BACKGROUND: Microsimulation models are increasingly used to project health trajectories of individuals with cardiometabolic diseases, including type 2 diabetes, obesity, cardiovascular disease, and chronic kidney disease. Despite the emergence of practice guidelines on model calibration and validation, it remains unclear whether practices in model development and reporting have improved accordingly.
OBJECTIVE: To summarize the characteristics of studies reporting cardiometabolic disease microsimulation models, assess how calibration and validation processes are reported, and examine variations in reporting practices by study characteristics.
METHODS: We searched PubMed, Embase, and Web of Science for studies reporting the original development of microsimulation models of cardiometabolic diseases published between 2016 and June 1, 2024. Studies reporting calibration and/or validation processes were included. We recorded study characteristics and assessed reporting adherence to six calibration processes (defining parameters, selecting targets, applying search strategies, specifying convergence criteria, establishing stopping rules, and selecting goodness-of-fit measures) and five validation processes (face validity, verification, cross-validation, external validation, and predictive validation) based on published practice guidelines. We further investigated variation in guideline adherence by study characteristics (modeling type, cardiometabolic diseases, publication year, baseline population data source, modeling country, simulation tool, and open-source status). This study is registered in PROSPERO (CRD42024562800).

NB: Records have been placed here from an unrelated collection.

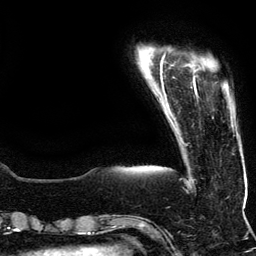
Breast MRI (dynamic contrast-enhanced), one axial slice. Position 18 of 134 along the scan axis. Cropped to one breast. Dynamic contrast-enhanced series, time point 2 of 5 at this slice position (early post-contrast). 3 T. TE 4.2 ms, TR 7.9 ms. 1.2 mm slice thickness. 256 × 256 image matrix, field of view 200 × 200 mm. Female patient.
Outlined on this slice (semi-automatically segmented with operator editing):
- enhancing-tissue mask used for the functional tumour volume (all voxels passing the contrast-enhancement thresholds inside the analysis volume; usually the tumour): box from (x=193, y=77) to (x=233, y=127) px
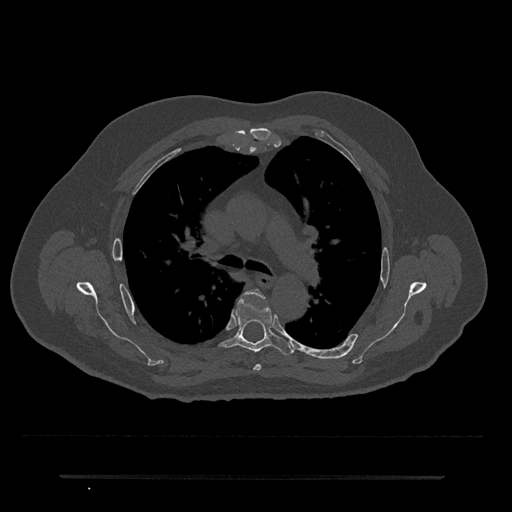
CT including the spine, one axial slice; slice 490 of 797 in the series (ordered by position); reconstruction kernel Br40s/3; 120 kVp; bone window (W 1800 / L 400 HU); 0.5 mm slice thickness; 512 × 512 image matrix. Male patient, age 69 years. Case-level facts recorded for this patient, not image findings: primary cancer: prostate.
Outlined on this slice (semi-automatically segmented with operator editing):
- T4 vertebra: bounding box (x1, y1, x2, y2) in pixels: (243, 289, 266, 371)
- T5 vertebra: (220, 294, 294, 355)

RESULTS: Of 2646 studies screened, 31 were included in the final sample. Sixteen studies (52%) reported application-based model development and 15 (48%) reported natural history model development; 7 (23%) made their code publicly available; and 8 (26%) simulated three or more diseases. For calibration, 23 studies (74%) reported at least one of the six processes, most often specifying calibration targets (n = 22, 71%) and calibrated parameters (n = 21, 68%). For validation, 26 studies (84%) reported at least one of the five processes, most commonly external validation (n = 19, 61%), but no study reported predictive validation. Studies that developed natural history models more often reported goodness-of-fit measures, stopping rules, and external validation than application-based models. Studies that open-sourced their code reported statistical goodness-of-fit measures more frequently than those that did not. Models simulating three or more diseases more often documented face validity and verification than those simulating fewer diseases.

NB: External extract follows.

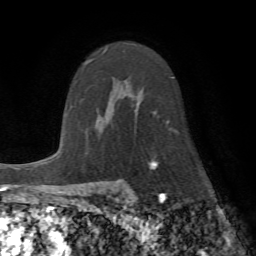
Breast MRI (dynamic contrast-enhanced), one axial slice. Slice 46 of 72 in the series (ordered by position). Cropped to one breast. Dynamic contrast-enhanced series, time point 2 of 7 at this slice position (early post-contrast). 1.5 T. TE 4.2 ms, TR 8.7 ms. 2.2 mm slice thickness. 256 × 256 image matrix. Female patient.
Outlined on this slice (semi-automatically segmented with operator editing):
- enhancing-tissue mask used for the functional tumour volume (all voxels passing the contrast-enhancement thresholds inside the analysis volume; usually the tumour): box from (x=103, y=49) to (x=107, y=53) px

CONCLUSIONS: Reporting of calibration and validation in recent microsimulation models has improved, but important gaps remain. We suggest that future work prioritize (1) more rigorous calibration and validation in application-based model development, (2) clearer reporting of calibration processes, particularly parameter search strategies and convergence criteria, (3) stronger quantitative performance measures for external validation and greater use of predictive validation, and (4) broader adoption of open-source practices to enhance transparency and reproducibility.